YOUR GOAL: Count the lines in the material below that contain the string "hire", matching case exactly, and reply with the number alone.

Rendered images with source text:
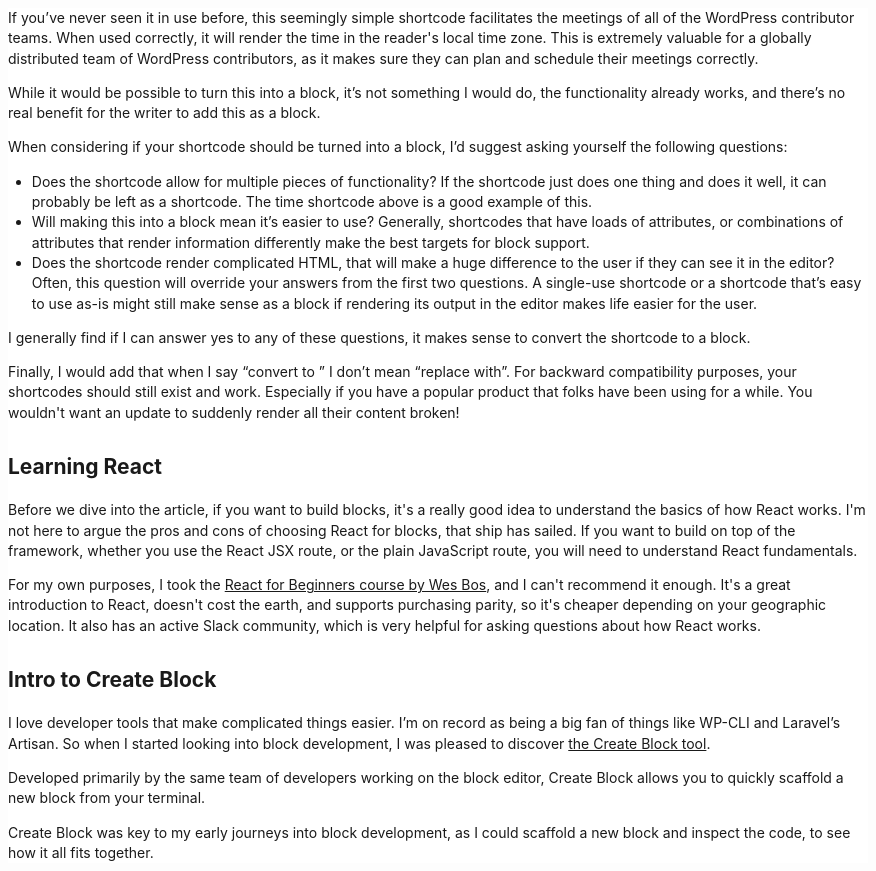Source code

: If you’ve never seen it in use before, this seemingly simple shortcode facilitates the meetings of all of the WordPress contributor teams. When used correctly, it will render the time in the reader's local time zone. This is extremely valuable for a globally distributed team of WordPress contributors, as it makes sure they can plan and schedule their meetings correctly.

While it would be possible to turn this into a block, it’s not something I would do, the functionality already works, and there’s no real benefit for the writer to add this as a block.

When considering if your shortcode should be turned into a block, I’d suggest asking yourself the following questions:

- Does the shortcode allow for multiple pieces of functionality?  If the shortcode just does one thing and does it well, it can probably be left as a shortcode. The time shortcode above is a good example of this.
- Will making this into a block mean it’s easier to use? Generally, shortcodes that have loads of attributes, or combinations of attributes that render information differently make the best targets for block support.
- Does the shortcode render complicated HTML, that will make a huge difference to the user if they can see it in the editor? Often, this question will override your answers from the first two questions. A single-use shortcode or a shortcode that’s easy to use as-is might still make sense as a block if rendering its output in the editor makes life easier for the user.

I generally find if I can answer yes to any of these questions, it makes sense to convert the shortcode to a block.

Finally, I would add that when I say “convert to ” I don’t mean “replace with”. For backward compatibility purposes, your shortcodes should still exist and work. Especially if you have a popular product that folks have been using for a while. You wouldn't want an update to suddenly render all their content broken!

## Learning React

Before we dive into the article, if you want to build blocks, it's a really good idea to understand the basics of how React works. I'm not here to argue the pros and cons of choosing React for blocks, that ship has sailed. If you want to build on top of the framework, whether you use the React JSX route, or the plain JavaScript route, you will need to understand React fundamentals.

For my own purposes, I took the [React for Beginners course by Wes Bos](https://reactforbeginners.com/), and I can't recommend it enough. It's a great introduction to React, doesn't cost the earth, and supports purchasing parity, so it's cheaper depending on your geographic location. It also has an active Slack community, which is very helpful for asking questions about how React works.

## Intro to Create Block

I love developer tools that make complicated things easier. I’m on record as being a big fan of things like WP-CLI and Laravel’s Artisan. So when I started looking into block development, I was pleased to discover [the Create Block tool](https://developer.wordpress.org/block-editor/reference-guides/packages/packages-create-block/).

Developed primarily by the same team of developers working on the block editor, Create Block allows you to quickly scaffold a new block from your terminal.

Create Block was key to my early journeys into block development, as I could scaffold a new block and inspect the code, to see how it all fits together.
* * *
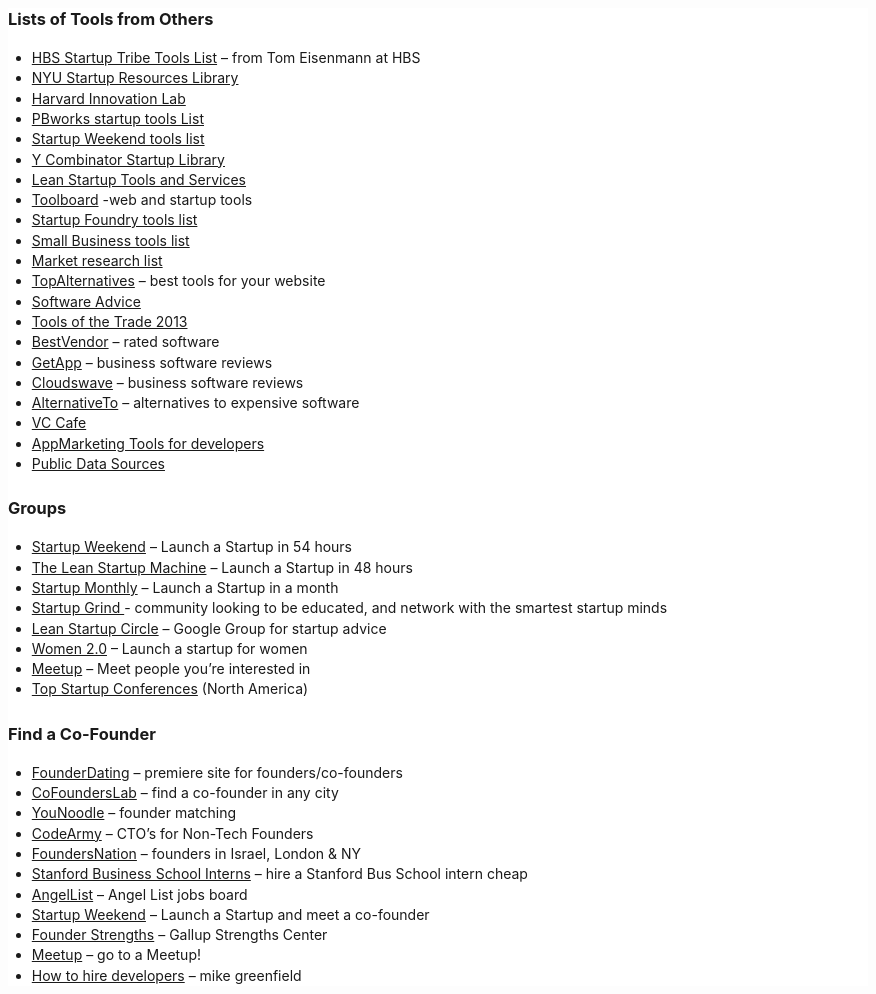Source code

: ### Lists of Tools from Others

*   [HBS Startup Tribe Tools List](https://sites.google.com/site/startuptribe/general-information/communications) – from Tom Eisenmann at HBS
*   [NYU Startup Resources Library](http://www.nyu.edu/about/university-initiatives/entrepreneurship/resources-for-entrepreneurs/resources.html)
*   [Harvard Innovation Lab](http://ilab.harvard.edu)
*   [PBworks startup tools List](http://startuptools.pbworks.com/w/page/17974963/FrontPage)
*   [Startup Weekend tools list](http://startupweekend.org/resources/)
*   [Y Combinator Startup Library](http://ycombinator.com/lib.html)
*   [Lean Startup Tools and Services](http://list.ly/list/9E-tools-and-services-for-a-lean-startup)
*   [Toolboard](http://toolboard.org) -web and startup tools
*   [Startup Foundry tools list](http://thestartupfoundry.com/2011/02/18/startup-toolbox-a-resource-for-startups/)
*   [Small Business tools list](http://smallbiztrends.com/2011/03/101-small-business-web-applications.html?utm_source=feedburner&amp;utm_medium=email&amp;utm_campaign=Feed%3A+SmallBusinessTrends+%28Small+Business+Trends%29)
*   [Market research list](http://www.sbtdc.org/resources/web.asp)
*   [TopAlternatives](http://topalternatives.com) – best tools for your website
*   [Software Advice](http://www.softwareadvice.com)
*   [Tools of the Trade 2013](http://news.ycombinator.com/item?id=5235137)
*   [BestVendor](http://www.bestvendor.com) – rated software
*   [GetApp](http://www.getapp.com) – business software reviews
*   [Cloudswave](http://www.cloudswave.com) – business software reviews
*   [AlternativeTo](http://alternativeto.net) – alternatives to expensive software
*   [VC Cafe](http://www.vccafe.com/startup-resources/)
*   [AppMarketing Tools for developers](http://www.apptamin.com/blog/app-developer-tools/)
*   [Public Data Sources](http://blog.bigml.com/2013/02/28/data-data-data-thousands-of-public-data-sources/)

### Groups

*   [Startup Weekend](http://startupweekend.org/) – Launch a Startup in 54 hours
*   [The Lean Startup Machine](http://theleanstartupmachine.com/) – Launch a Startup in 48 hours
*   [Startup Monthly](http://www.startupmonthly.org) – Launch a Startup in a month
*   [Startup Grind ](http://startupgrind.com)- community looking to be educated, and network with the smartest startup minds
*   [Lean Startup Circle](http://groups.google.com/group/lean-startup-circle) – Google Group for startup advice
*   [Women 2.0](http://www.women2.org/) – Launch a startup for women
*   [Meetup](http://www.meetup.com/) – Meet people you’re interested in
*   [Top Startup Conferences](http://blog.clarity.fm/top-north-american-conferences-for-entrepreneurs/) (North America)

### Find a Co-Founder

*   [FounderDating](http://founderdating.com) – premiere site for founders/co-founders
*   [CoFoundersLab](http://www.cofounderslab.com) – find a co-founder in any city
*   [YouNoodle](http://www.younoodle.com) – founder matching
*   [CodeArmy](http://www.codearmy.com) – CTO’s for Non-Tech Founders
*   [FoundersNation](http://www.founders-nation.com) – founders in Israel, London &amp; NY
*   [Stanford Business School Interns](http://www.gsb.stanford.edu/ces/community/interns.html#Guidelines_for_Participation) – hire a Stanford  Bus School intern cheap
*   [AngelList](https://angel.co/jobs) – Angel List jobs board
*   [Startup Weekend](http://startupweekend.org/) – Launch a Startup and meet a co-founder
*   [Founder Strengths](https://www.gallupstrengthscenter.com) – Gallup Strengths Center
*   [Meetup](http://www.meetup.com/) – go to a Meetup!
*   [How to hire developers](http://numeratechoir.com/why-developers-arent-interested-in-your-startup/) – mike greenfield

RESULT FOR THIS EXERCISE: 2